(Collected data entries)
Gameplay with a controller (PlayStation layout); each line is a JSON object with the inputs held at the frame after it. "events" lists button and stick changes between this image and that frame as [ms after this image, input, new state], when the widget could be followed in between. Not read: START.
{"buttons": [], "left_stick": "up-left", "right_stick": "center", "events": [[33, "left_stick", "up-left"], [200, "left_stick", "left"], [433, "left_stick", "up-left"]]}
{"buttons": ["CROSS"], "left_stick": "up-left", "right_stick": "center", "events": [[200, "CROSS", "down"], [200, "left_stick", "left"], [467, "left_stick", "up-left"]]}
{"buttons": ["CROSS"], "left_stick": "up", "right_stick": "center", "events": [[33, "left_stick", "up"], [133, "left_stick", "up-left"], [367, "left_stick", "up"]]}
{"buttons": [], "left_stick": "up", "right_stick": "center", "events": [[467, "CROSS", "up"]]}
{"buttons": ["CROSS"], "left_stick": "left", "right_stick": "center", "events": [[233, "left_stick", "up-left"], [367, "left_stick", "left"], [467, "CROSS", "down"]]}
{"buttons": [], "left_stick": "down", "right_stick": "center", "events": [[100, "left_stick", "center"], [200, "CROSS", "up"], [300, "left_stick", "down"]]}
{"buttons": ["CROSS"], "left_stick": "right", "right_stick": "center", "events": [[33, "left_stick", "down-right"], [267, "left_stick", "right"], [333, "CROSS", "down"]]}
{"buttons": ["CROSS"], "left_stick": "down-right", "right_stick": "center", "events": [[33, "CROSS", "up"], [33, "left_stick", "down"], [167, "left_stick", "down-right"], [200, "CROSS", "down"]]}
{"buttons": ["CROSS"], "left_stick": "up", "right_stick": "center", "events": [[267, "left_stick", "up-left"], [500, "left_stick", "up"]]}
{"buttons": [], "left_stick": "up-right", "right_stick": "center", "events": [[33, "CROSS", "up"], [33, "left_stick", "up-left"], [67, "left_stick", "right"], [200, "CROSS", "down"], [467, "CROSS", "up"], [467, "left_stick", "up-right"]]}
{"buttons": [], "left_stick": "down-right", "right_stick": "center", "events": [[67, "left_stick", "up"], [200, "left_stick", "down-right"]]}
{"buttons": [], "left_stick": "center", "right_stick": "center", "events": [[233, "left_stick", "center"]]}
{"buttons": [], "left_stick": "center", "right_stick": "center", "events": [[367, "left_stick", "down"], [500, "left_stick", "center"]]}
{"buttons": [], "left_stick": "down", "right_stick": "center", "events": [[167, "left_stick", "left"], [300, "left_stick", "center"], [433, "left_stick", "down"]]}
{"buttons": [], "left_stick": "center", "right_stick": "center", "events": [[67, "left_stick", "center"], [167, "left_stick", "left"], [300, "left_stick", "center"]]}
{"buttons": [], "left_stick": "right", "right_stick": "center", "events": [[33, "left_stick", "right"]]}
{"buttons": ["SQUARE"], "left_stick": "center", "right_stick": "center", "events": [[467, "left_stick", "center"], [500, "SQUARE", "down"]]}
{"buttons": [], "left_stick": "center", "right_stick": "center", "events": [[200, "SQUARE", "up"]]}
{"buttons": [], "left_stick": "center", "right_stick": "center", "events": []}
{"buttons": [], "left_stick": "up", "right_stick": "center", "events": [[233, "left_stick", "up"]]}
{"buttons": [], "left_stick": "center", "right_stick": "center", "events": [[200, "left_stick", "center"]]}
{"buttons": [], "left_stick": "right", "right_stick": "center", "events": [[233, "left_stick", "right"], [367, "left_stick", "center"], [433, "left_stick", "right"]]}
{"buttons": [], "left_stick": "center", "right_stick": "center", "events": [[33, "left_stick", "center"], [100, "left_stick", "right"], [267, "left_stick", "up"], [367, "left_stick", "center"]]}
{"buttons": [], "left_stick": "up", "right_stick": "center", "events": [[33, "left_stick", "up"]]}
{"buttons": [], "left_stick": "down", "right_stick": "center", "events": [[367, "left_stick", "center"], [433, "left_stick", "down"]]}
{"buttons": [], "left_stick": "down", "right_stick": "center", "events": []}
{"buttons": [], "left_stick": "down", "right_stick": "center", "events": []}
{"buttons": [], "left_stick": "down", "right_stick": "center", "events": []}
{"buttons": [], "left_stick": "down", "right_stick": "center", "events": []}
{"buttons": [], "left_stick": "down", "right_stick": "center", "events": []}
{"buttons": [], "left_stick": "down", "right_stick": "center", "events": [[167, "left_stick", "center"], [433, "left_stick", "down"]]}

Problem details: Find the word "SQUARE" in the entries above. Copy every line that has it.

Result:
{"buttons": ["SQUARE"], "left_stick": "center", "right_stick": "center", "events": [[467, "left_stick", "center"], [500, "SQUARE", "down"]]}
{"buttons": [], "left_stick": "center", "right_stick": "center", "events": [[200, "SQUARE", "up"]]}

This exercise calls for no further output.